(WHAT THIS TASK INVOLVES)
For the entries below, repeat exactly each line starting with the one that contains "you must call" and going on through the one that contains "still logged in.", and no others.
--------------------------------------------------
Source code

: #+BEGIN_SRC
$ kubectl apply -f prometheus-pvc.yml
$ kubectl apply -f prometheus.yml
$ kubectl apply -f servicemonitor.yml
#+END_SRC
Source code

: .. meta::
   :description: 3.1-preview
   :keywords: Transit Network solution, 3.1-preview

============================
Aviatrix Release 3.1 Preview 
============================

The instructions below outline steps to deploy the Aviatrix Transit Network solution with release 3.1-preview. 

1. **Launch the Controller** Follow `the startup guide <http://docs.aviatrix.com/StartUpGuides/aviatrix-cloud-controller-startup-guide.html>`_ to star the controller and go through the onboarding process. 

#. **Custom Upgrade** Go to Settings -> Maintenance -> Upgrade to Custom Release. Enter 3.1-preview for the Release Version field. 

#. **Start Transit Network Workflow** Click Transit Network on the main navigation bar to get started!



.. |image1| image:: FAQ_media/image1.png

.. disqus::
--------------------------------------------------
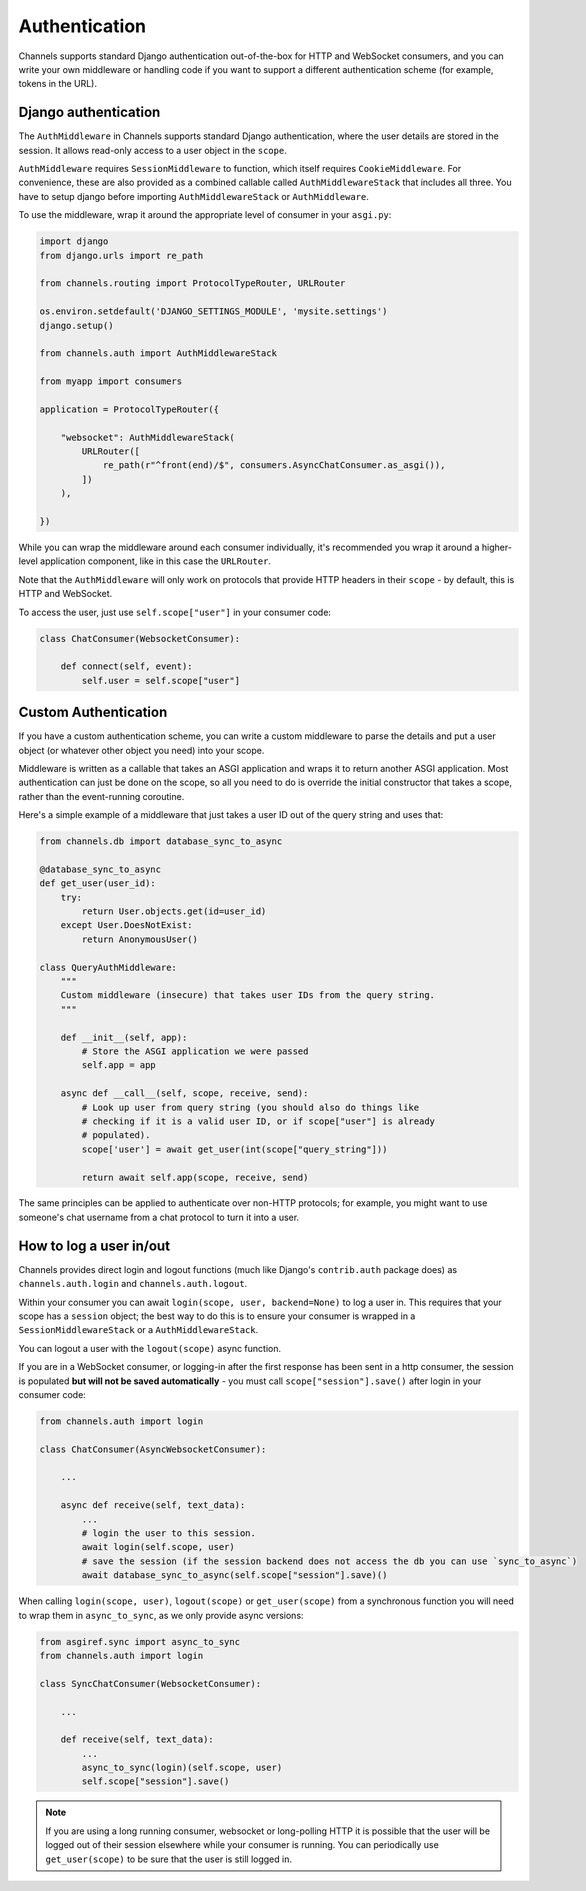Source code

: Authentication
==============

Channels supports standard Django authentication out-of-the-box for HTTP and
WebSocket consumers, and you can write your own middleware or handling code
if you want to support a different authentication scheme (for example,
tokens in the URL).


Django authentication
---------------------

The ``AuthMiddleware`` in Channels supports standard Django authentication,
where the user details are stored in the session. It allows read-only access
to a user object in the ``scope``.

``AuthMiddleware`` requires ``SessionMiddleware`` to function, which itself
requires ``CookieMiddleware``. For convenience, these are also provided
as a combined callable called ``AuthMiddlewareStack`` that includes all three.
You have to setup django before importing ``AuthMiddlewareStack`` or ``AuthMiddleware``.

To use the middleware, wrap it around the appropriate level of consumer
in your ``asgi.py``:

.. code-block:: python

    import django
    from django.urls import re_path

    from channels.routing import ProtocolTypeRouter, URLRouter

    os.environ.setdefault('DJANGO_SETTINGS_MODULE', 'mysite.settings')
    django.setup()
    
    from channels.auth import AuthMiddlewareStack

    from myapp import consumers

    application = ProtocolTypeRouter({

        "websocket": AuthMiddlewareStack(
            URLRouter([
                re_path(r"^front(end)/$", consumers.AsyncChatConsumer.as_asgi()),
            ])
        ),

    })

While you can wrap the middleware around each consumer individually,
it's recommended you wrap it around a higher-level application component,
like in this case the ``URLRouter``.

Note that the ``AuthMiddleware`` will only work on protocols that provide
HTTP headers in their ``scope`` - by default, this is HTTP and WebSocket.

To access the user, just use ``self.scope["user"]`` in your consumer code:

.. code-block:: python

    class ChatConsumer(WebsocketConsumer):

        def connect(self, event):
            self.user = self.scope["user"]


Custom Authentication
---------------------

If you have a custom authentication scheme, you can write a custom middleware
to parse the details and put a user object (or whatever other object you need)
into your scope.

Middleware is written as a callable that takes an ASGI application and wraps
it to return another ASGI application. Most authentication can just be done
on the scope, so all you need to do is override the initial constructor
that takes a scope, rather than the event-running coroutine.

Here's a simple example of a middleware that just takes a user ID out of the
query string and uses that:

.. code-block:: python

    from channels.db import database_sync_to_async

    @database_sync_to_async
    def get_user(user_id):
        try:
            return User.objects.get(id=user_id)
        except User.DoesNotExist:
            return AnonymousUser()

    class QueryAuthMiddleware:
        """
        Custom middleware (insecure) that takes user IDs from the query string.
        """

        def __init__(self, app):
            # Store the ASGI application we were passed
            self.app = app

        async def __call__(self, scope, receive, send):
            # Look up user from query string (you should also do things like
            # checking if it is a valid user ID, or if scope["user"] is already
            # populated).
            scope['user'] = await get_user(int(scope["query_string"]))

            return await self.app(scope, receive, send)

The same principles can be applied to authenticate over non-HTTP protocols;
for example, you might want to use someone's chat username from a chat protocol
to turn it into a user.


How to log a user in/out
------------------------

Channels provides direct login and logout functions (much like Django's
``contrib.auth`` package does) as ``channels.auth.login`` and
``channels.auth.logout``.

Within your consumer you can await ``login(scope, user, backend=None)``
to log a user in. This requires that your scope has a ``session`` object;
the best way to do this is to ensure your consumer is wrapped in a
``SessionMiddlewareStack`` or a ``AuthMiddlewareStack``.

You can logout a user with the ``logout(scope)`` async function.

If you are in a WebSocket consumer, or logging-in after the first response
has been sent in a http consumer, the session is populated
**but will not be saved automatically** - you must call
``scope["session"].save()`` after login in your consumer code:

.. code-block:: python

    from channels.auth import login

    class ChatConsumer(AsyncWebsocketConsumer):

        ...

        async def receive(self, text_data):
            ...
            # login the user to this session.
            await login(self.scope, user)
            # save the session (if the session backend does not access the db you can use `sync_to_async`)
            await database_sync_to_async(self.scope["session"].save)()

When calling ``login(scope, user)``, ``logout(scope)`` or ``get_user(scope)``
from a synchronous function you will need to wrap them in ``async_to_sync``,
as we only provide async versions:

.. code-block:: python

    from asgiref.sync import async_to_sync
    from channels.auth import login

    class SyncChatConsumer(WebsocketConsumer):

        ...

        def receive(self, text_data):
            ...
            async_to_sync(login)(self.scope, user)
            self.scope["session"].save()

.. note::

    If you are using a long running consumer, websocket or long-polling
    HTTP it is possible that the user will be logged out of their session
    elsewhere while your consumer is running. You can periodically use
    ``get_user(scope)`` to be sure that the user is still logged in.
--------------------------------------------------
(ANSWER FOR THIS EXERCISE)
**but will not be saved automatically** - you must call
``scope["session"].save()`` after login in your consumer code:

.. code-block:: python

    from channels.auth import login

    class ChatConsumer(AsyncWebsocketConsumer):

        ...

        async def receive(self, text_data):
            ...
            # login the user to this session.
            await login(self.scope, user)
            # save the session (if the session backend does not access the db you can use `sync_to_async`)
            await database_sync_to_async(self.scope["session"].save)()

When calling ``login(scope, user)``, ``logout(scope)`` or ``get_user(scope)``
from a synchronous function you will need to wrap them in ``async_to_sync``,
as we only provide async versions:

.. code-block:: python

    from asgiref.sync import async_to_sync
    from channels.auth import login

    class SyncChatConsumer(WebsocketConsumer):

        ...

        def receive(self, text_data):
            ...
            async_to_sync(login)(self.scope, user)
            self.scope["session"].save()

.. note::

    If you are using a long running consumer, websocket or long-polling
    HTTP it is possible that the user will be logged out of their session
    elsewhere while your consumer is running. You can periodically use
    ``get_user(scope)`` to be sure that the user is still logged in.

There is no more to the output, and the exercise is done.